SHORT TASK -
In the operating agreement excerpt on member action and indemnification, swap "annually" for "quarterly" and write out the text starting at "4.2 ACTION BY" and ending at "Member may specify.".

SOURCE EXCERPT -
- - -

4.2 ACTION BY THE MEMBER. The Member may take such action as may be
appropriate for the Member of a limited liability company under the Act by a
written consent signed by the Member. The Member will annually elect the
Directors of the Company at such time as the Member may specify.
ARTICLE V - INDEMNIFICATION
5.1 LIMITATION OF LIABILITY; INDEMNIFICATION. None of the Directors,
President or any other officer of the Company shall be liable to the Member or
to the Company for (a) any action or inaction except to the extent such person
acted in bad faith or engaged in willful misconduct in the performance of such
person's duties to the Company or the Member, (b) any action or inaction arising
from reliance upon the opinion or advice as to legal matters of legal counsel or
as to accounting matters of accountants selected by any of them in good faith or
(c) any action or inaction of any agent, contractor or consultant selected by
any of them in good faith.

- - -

SUPPLIED INFORMATION -
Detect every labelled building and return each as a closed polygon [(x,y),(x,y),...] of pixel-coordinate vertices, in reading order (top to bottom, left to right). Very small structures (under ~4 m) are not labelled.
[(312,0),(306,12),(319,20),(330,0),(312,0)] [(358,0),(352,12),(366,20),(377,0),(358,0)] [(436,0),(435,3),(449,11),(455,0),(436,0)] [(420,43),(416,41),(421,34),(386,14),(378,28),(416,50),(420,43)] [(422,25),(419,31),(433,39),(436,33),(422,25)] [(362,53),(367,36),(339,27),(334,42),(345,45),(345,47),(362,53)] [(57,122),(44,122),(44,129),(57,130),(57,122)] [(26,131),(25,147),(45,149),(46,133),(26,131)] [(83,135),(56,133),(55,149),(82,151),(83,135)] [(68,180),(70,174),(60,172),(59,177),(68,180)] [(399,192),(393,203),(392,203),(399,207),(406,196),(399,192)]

- - -

RESPONSE TO THE EXERCISE -
4.2 ACTION BY THE MEMBER. The Member may take such action as may be
appropriate for the Member of a limited liability company under the Act by a
written consent signed by the Member. The Member will quarterly elect the
Directors of the Company at such time as the Member may specify.